As Sarah Beeny, the Property Ladder presenter who is about to embark on a basement conversion of her own underneath her Victorian cottage in Streatham, south London, admitted: “Everyone has gone basement mad.”

Even the rich themselves are unable to stop the diggers rolling in. Last week, the High Court rejected an attempt by residents of Hampstead Garden Suburb, led by former Lloyds chairman Sir Victor Blank and including television presenter Richard Madeley, to prevent their city trader neighbour Scott Franklin from building an underground swimming pool, games room and wine cellar.

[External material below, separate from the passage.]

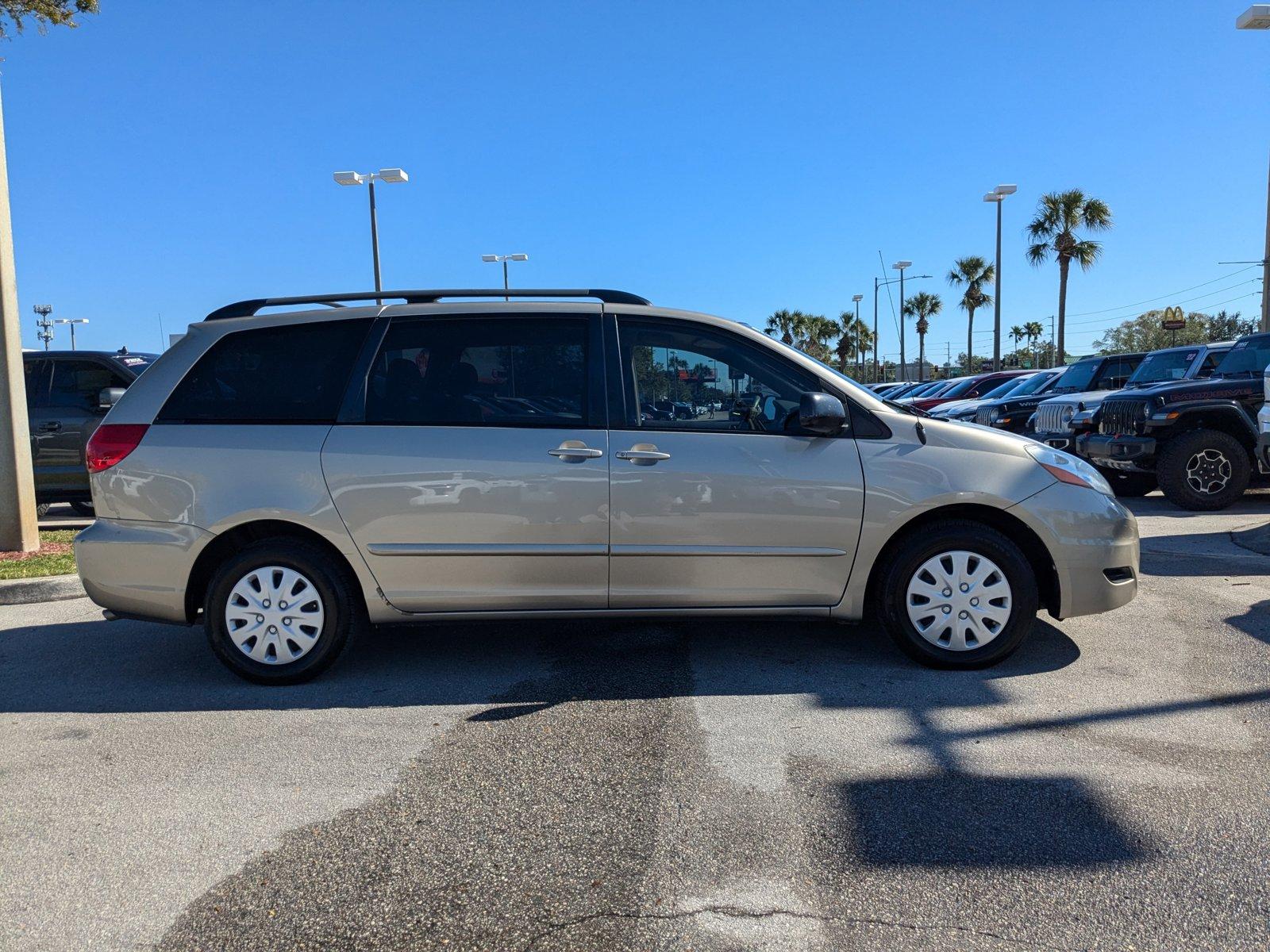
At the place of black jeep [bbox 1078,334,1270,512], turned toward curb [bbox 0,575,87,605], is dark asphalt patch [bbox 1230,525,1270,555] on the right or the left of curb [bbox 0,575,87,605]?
left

In fashionable Notting Hill, a campaign fronted by Ruby Wax and Rachel Johnson, sister of the Mayor of London, has just secured a rare victory by blocking financier Mark Hawtin’s plans to create a vast underground extension by digging under a public road. But Johnson has warned she fears the application will “rise quickly from the dead”.

Exclusivity

Nigella Lawson and Charles Saatchi are veterans of London’s basement wars. In 2010, they were reportedly so incensed by a planned garden conversion next door to their £30 million flat in Belgravia that they decided to sell up. However, they too have extended their current £12 million home in Chelsea underground. It now boasts a wine cellar, gym, and an underground swimming pool. Last month, they reportedly objected to another basement conversion for potentially eroding the character of their exclusive street. Goldman Sachs banker Christoph Stanger caused so much subsidence while excavating the basement of his £7 million Kensington townhouse last year that neighbours were left unable to open their doors.

Stanger, who offered compensation to victims, was granted permission for the underground extension despite objections from nine of the 11 locals consulted by the council. Rural residents feel similarly powerless. Many complain of trucks shipping mud and rubble away for months on end.

“It’s like that famous Woody Allen quote,” says Simon Parnall, former chairman of Kingswood Residents Association and now a councillor for the area. “I’m not afraid of death, I just don’t want to be there when it happens.”